Friday May 29 we decided to hike 10km in the Beaver Valley.  Our start point was 42.1 on Map 26 with an end point of 52.5.  The weather was perfect with a strong breeze that kept us cool and the bugs at bay.

We had an early start agreeing to meet at 8 a.m.  This section of the trail was added in 2008 and dubbed the Falling Waters section.  It told us to watch for turkey vultures and buteo hawks.  The guide also enticed us with descriptions of great lookouts including the Old Baldy lookout which is 150m high, the highest point in Southern Ontario.  This view of Old Baldy was from the top of the escarpment:

Old Baldy 1While this view of Old Baldy was from the base of the escarpment taken when we were traveling up to retrieve our vehicle at the end of the hike:

Old Baldy 2

We hiked through old growth forest where hundreds of trilliums were turning from bright white to pale pink – denoting their final days.  We were thrilled to pass several patches of Elfin Lady Slippers, one of 52 varieties of orchids that grow in Canada:

Lady Slippers

The final 2km took us up a steep climb on property owned by OPG (Ontario Power Generation) beside the penstocks that carry water from Lake Eugenia to the turbines in the generating plant located in the valley far below.  This gave us an opportunity for a great discussion on alternative energy:

Carol and OPG

A highlight of hiking for 5 hours is the great discussions we have on a wide variety of subjects including but certainly not limited to an article one of us has read; advice we need about gardening or decorating; a program we’ve listened to on CBC radio or a specific portion of the trail we’re hiking.

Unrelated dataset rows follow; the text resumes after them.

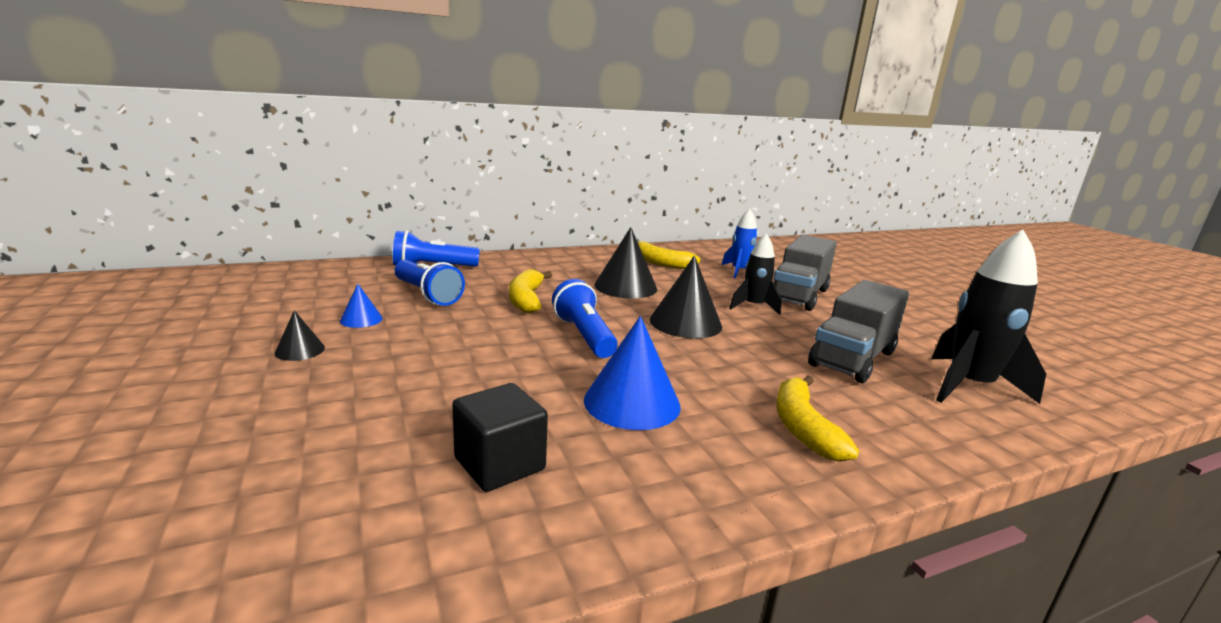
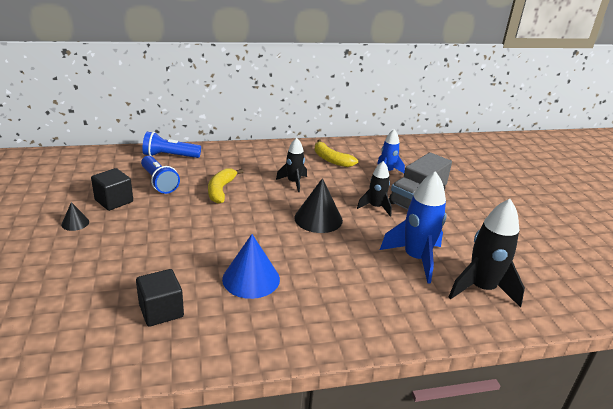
camera: 10 degrees right, 10 degrees up
(361, 319) = (114, 201): blue cone -> black cube
(584, 336) = (245, 225): blue flashlight -> none
(625, 286) = (293, 182): black cone -> black rocket
(803, 428) = (345, 307): yellow banana -> none
(852, 358) = (416, 259): grey truck -> blue rocket

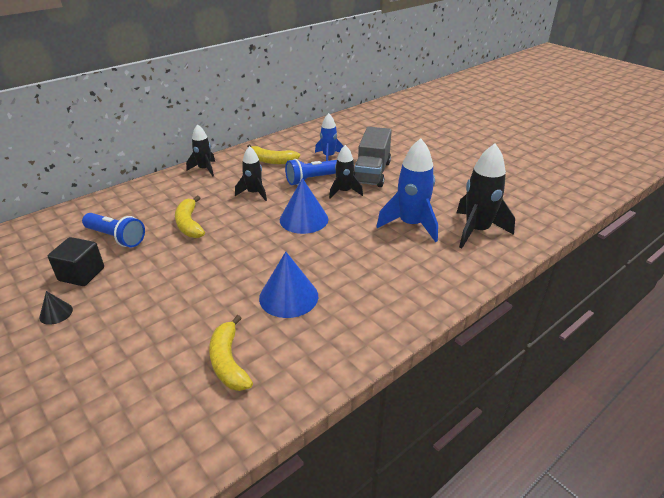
camera: 25 degrees left, 5 degrees up
(161, 311) = (228, 362): black cube -> yellow banana
(170, 156) = (105, 207): blue flashlight -> blue flashlight (313, 179)
(269, 150) = (204, 169): none -> black rocket
(318, 219) = (304, 219): black cone -> blue cone

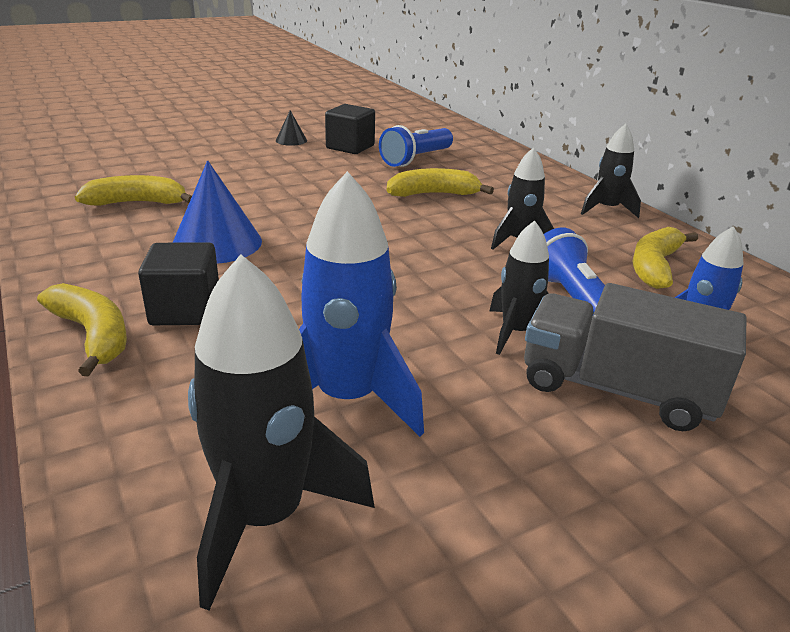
camera: 100 degrees right, 5 degrees down
(304, 219) = (417, 275): blue cone -> none
(371, 285) = (185, 310): none -> black cube
(409, 308) = (93, 335): none -> yellow banana

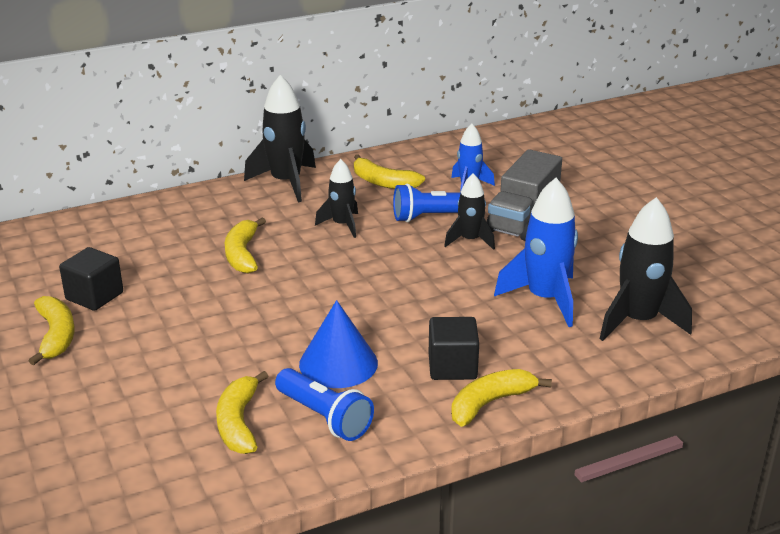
camera: 85 degrees left, 0 degrees up
(291, 140) = (56, 336): black cone -> yellow banana
(416, 159) = (146, 258): blue flashlight -> blue flashlight (324, 417)
(606, 209) = (286, 183): black rocket -> black rocket, size x1.66

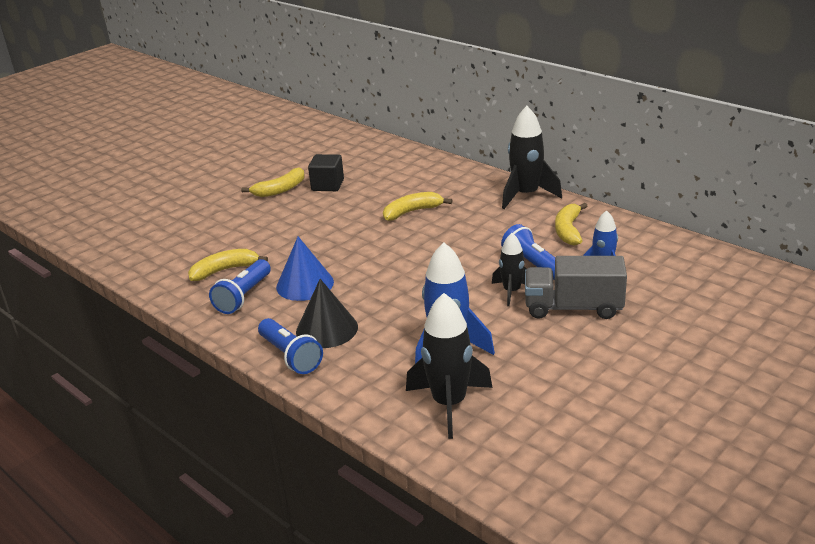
camera: 70 degrees right, 0 degrees up
(342, 225) = (485, 234): black rocket -> none
(452, 366) = (327, 329): black cube -> black cone
(490, 403) = (290, 356): yellow banana -> blue flashlight

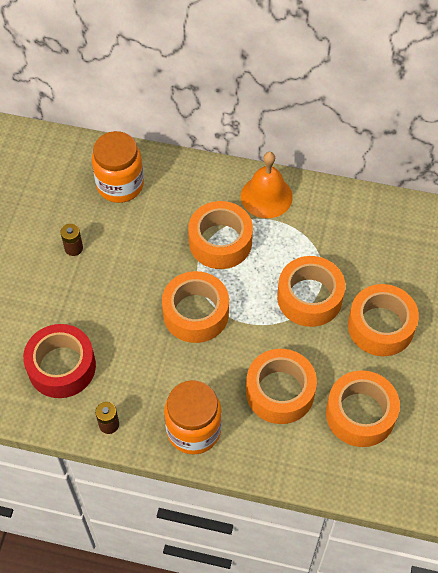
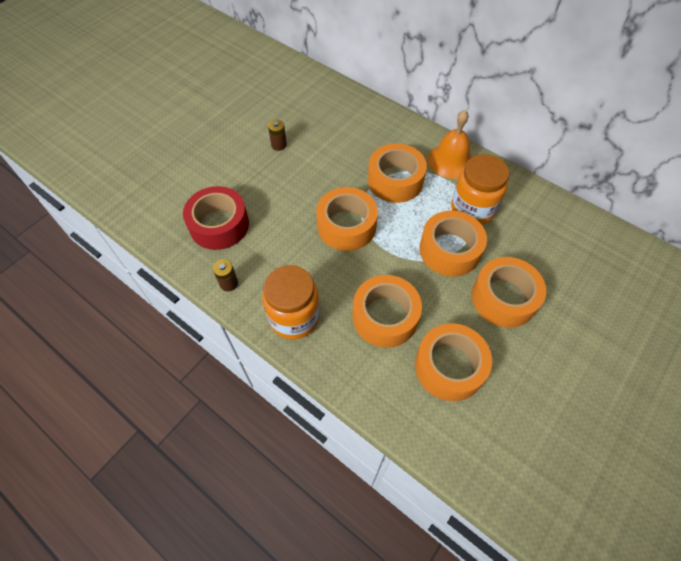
camera: 25 degrees right, 0 degrees up
(120, 185) = (338, 114): orange jar -> orange jar (472, 209)

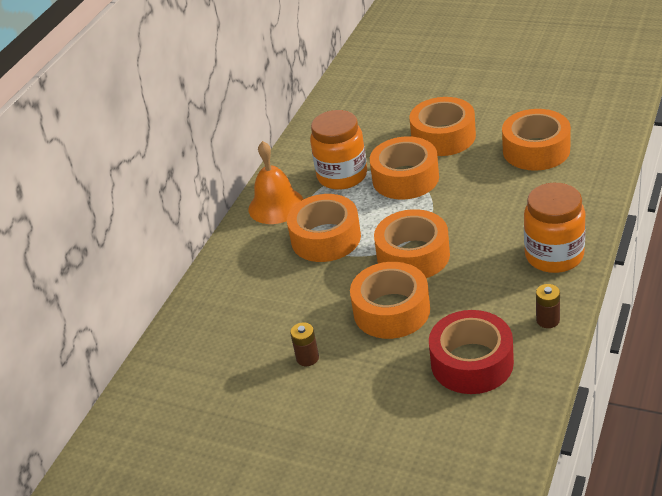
camera: 100 degrees left, 20 degrees down
(385, 316) = (511, 198): orange tape -> orange tape (391, 311)

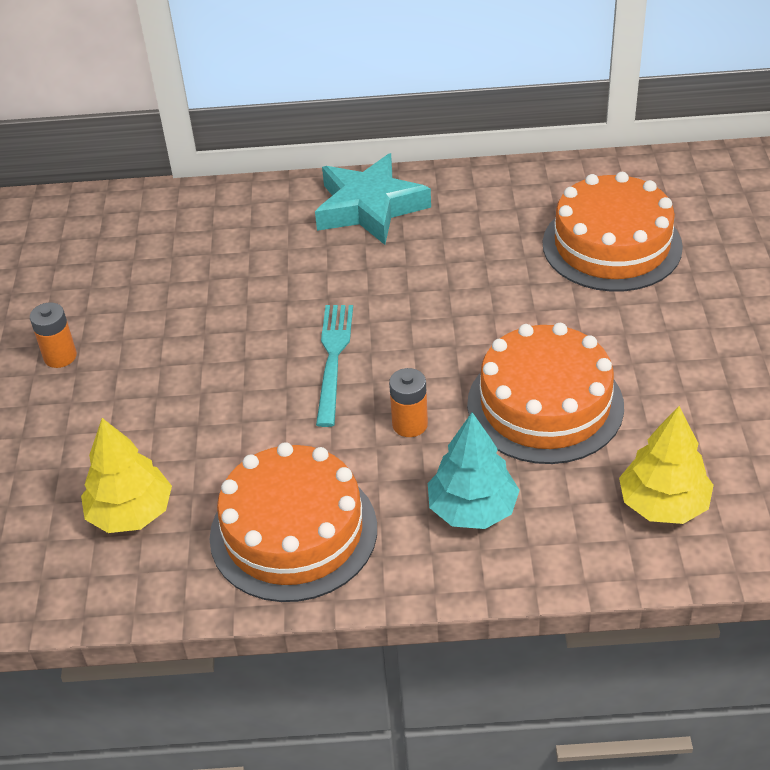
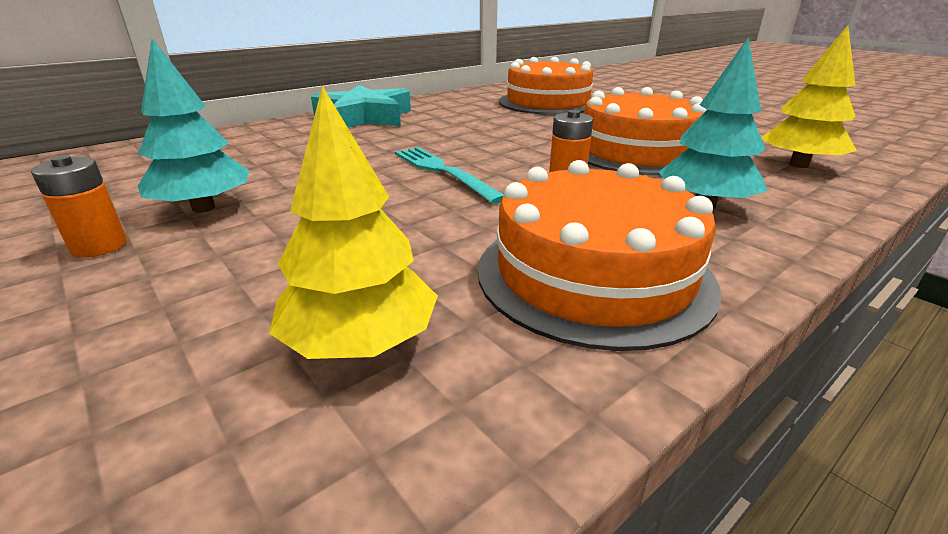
camera: 40 degrees left, 15 degrees down
(136, 334) = (204, 208): none -> turquoise tree

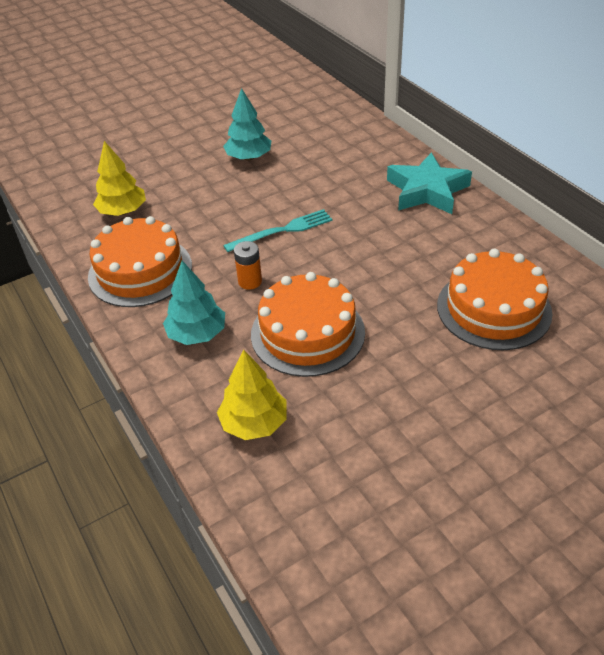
camera: 100 degrees right, 15 degrees up
(99, 246) = (215, 142): orange battery -> none

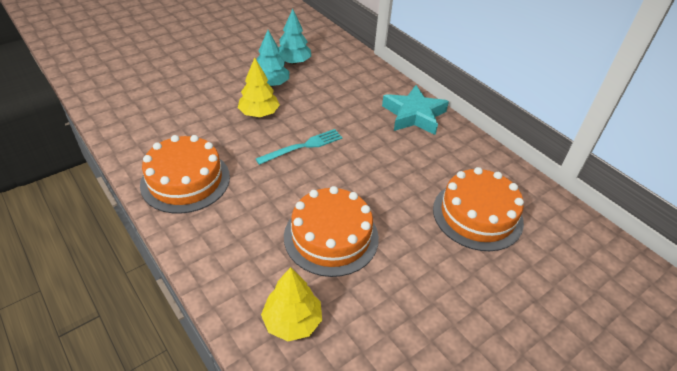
camera: 10 degrees left, 0 degrees up
(123, 211) = (168, 127): yellow tree -> yellow tree (259, 113)
(197, 334) = (237, 238): turquoise tree -> turquoise tree (293, 62)
(250, 281) = (279, 190): orange battery -> none

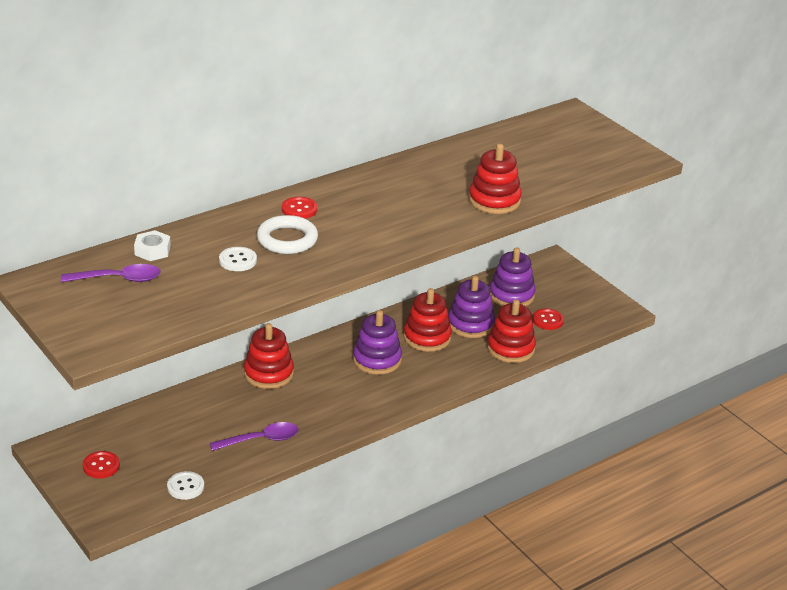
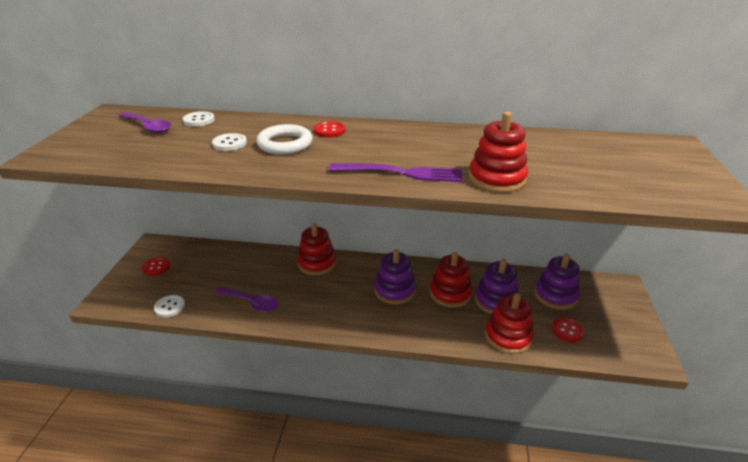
camera: 45 degrees right, 0 degrees up
(152, 250) = (199, 120): white nut -> white button
(424, 225) = (402, 173): none -> purple fork

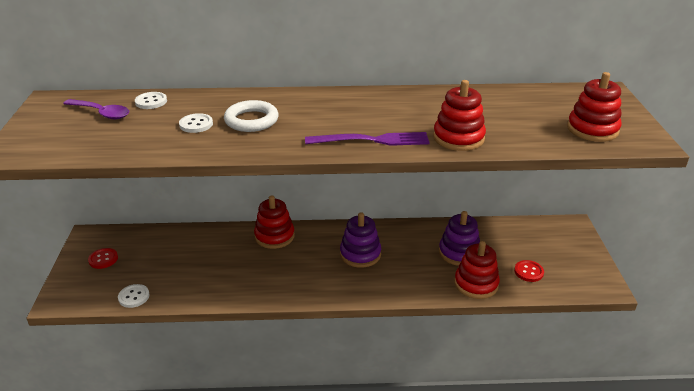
camera: 10 degrees left, 0 degrees up
(251, 303) = (218, 283): purple spoon -> none
(329, 131) = (289, 103): red button -> none
(450, 293) = (414, 251): red stacking toy -> red stacking toy (592, 129)
(555, 295) = (513, 241): purple stacking toy -> none

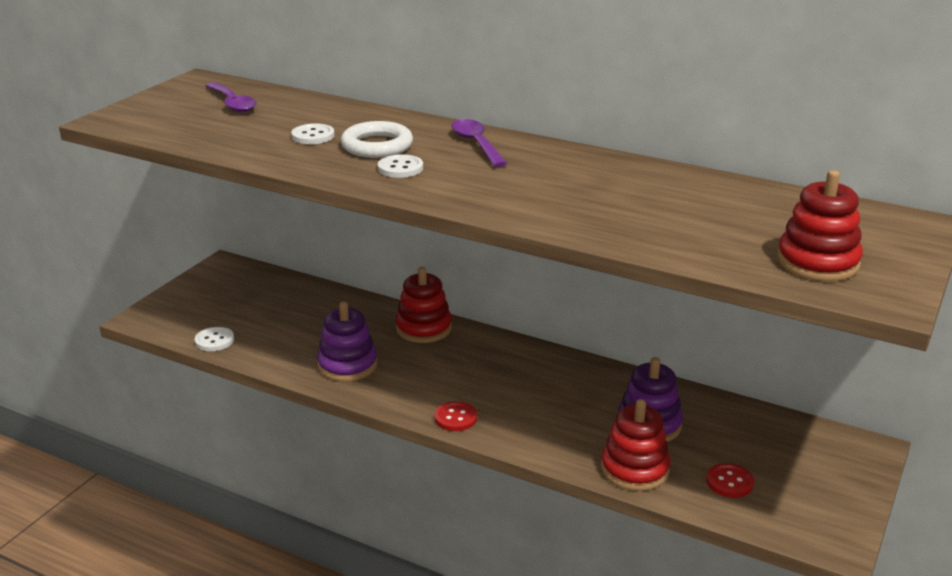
camera: 30 degrees right, 5 degrees down
(103, 259) = (217, 293): red button -> red button (455, 418)
(151, 102) = (294, 103): white button -> white button (400, 168)
(316, 102) = (476, 144): none -> purple spoon
(360, 254) = (511, 382): purple stacking toy -> purple stacking toy (347, 365)
(373, 140) = (491, 199): purple fork -> none
(458, 138) = (604, 224): red stacking toy -> none

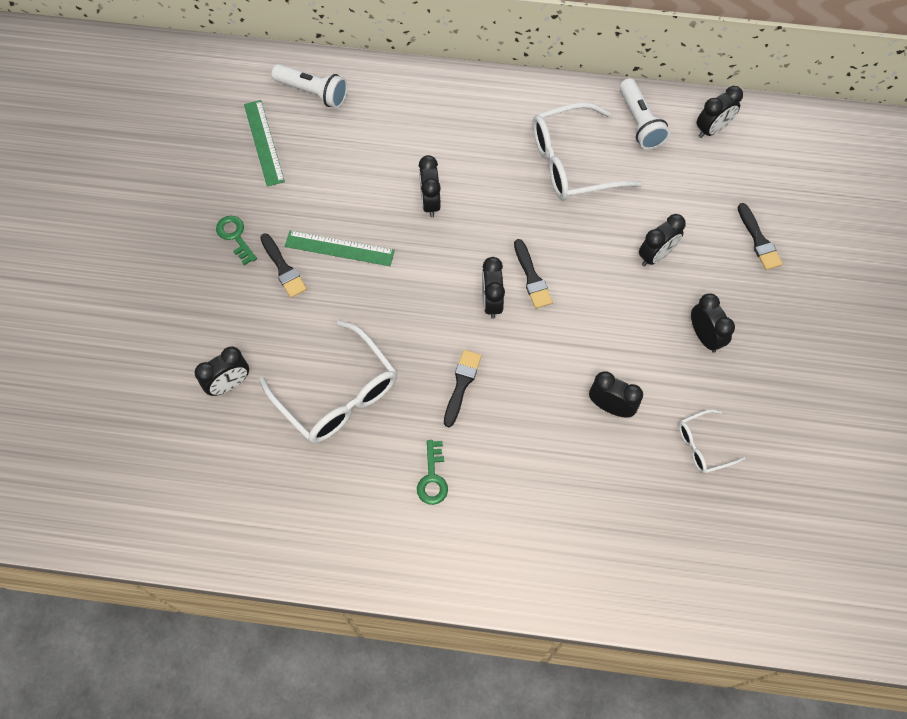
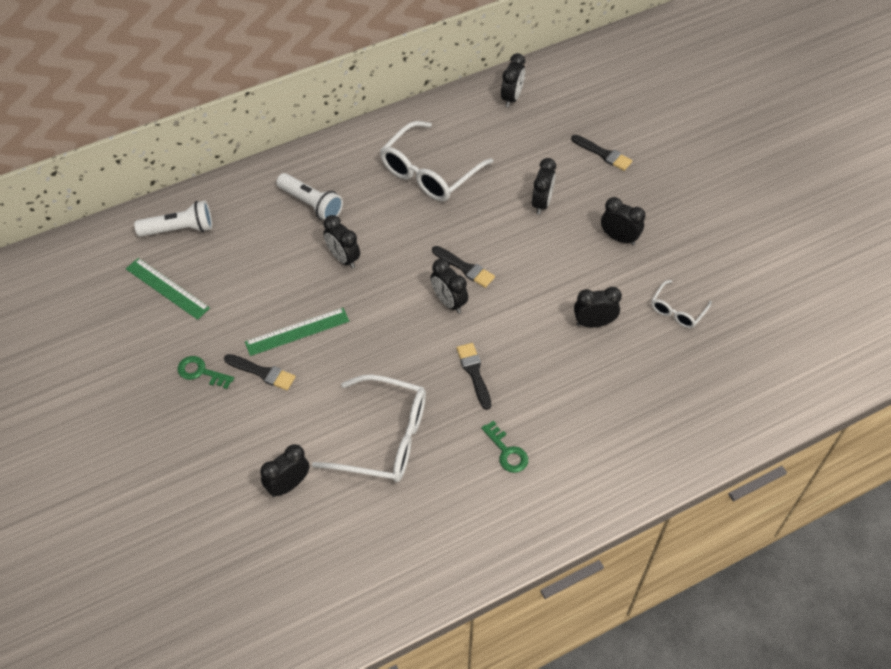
camera: 35 degrees left, 10 degrees down
(229, 384) = (288, 485): black clock -> black clock turned 150 degrees counterclockwise
(640, 123) = (457, 119): white flashlight -> white flashlight (311, 204)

We almost always see fungus growing on trees that have fallen and are now decomposing and providing nutrients to the soil.  This hike was no exception.  This fungus was growing beside a bridge which had been constructed to help us over a river that is now simply a dry river bed:

Fungus

The Beaver Valley Club has positioned benches for respite that overlook incredible views  and we took advantage of several of them to rest and enjoy a cold drink and light snack:

Carol respite

Another great day on the Bruce Trail.